Italia, Italia, con eterei rai
su l’orizzonte tuo torna l’aurora
annunziatrice di perpetuo sole;
vedi come s’imporpora e s’indora
tuo ciel nebbioso, e par che si console
de’ sacri rami dove a l’ombra stai!
I desolati lai
non odi più di vedove dolenti,
non orfani innocenti
che gridan pane ove non è chi ’l rompa: -
ve’ ricomporsi i tuoi vulghi divisi
nel gran Popol che fea
prostrare i re col senno e col valore,
poi l’universo col suo fren reggea;
vedi la consolar guerriera pompa
e gli annali e le leggi e i rostri e il nome!
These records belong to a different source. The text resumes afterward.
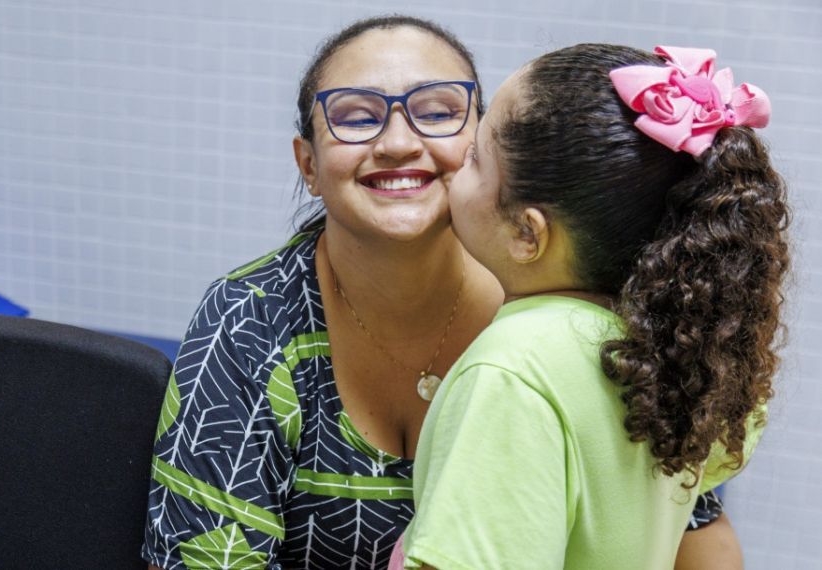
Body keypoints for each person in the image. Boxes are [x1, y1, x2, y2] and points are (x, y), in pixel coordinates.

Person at [141, 16, 748, 569]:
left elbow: (697, 538)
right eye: (355, 116)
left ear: (487, 148)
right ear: (308, 163)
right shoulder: (249, 317)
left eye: (436, 112)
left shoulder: (587, 323)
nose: (399, 142)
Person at [394, 43, 788, 569]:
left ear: (526, 233)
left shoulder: (514, 370)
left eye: (475, 159)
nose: (457, 159)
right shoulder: (661, 354)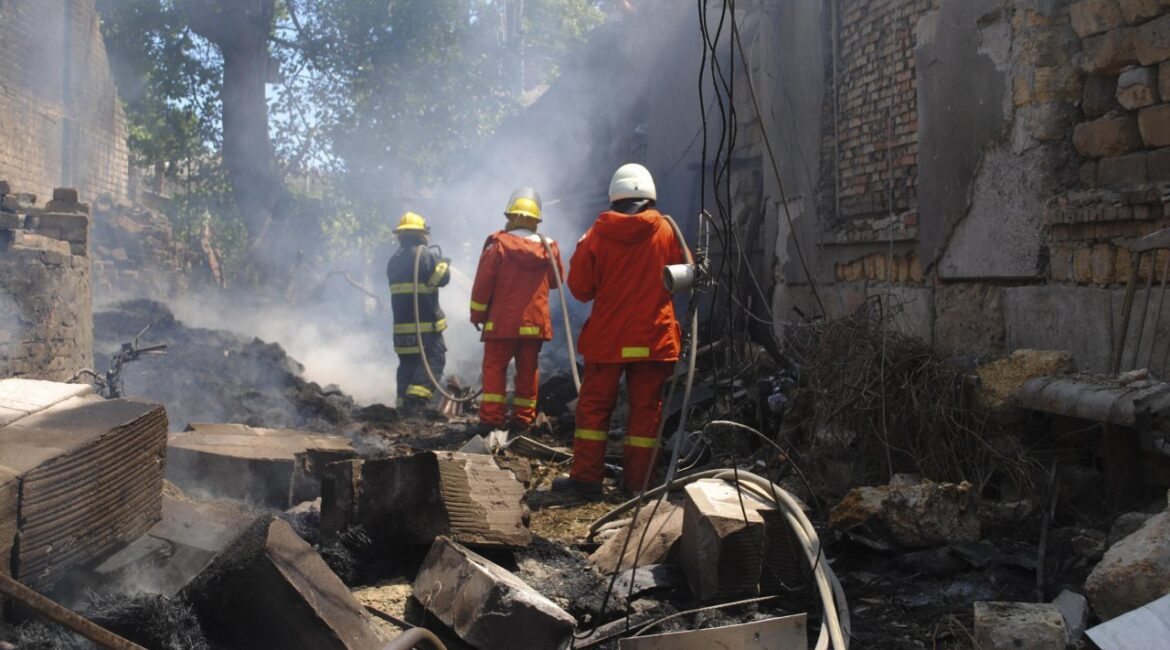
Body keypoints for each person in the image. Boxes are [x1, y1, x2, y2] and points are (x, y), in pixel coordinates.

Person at [554, 164, 684, 496]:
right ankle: (639, 486)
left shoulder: (596, 234)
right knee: (646, 413)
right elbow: (683, 278)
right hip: (653, 337)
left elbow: (580, 288)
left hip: (608, 339)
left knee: (595, 409)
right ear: (650, 196)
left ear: (614, 197)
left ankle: (586, 481)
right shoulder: (668, 231)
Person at [469, 188, 565, 433]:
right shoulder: (550, 248)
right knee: (528, 371)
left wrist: (477, 315)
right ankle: (522, 420)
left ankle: (491, 421)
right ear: (536, 221)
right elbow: (556, 282)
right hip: (534, 324)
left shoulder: (498, 245)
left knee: (495, 369)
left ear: (511, 217)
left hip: (502, 324)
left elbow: (482, 285)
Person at [386, 211, 451, 414]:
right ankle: (416, 403)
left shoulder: (394, 260)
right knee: (434, 361)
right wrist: (443, 264)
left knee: (408, 365)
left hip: (402, 330)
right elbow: (440, 280)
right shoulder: (424, 255)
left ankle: (402, 406)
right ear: (421, 233)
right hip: (425, 328)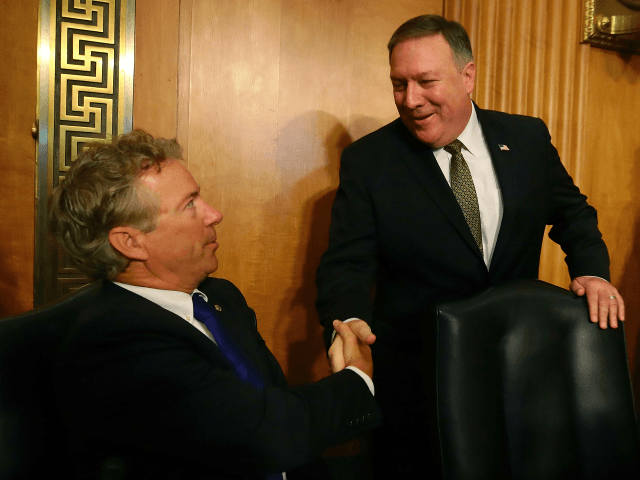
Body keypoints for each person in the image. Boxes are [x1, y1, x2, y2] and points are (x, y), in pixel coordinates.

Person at [315, 14, 625, 478]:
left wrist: (593, 270)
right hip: (420, 387)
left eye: (424, 81)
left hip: (518, 372)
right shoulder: (370, 162)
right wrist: (351, 322)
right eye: (399, 84)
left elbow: (573, 214)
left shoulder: (526, 138)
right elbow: (346, 263)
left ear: (468, 75)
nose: (410, 100)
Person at [49, 130, 382, 480]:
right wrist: (357, 380)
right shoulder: (114, 344)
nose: (214, 214)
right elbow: (264, 435)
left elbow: (272, 407)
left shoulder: (220, 298)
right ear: (131, 242)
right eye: (190, 204)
Come, non più del civil sangue intrisi,
vestonsi i campi di feconde messi
e di spiche alla pace ornan le chiome!
E come benedice
il cittadin villano
tergendo il fronte, Libertà felice!
Come dovizïanti a l’oceàno
fendon gl’immensi flutti onusti pini,
cui commercio stranier stende la mano
sin da gli americani ultimi fini!
Ma de l’Italia o voi genti future,
me vate udite cui divino infiamma
libero Genio e ardor santo del vero:
di Libertà la non mai spenta fiamma
rifulse in Grecia sin al dì che il nero
vapor non surse di passioni impure;
e le mura secure
stettero, e l’armi del superbo Serse
dai liberi disperse
di civico valor fur monumento:
ambizïon da le dorate piume
sanguinosa le mani,
e di argento libidine feroce,
e molli studj, piacer folli e vani
a libertà cangiar spoglia e costume.
Itale genti, se Virtù suo scudo
su voi non stende, Libertà vi nuoce;
se patrio amor non vi arma d’ardimento,
non di compre falangi, il petto ignudo,
e se furenti modi
dal pacifico tempio
voi non cacciate, e sacerdozie frodi,
sarete un dì a le età misero esempio:
vi guata e freme il regnator vicino
de l’Istro, e anela a farne orrido scempio;
e un sol Liberator dievvi il destino.